### TASK OBJECTIVE
Although the entries contain pictures, copy only their text, exactly as written.

### ENTRIES SHOWN
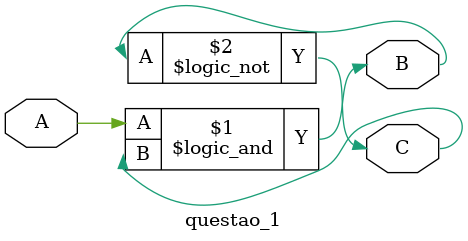
<source format=v>
module questao_1(input A, output B, output C);

    assign #3 B = A && C; 
    assign #2 C = !B;

endmodule
</source>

### EXERCISE RESPONSE
<source format=v>
module questao_1(input A, output B, output C);

    assign #3 B = A && C; 
    assign #2 C = !B;

endmodule
</source>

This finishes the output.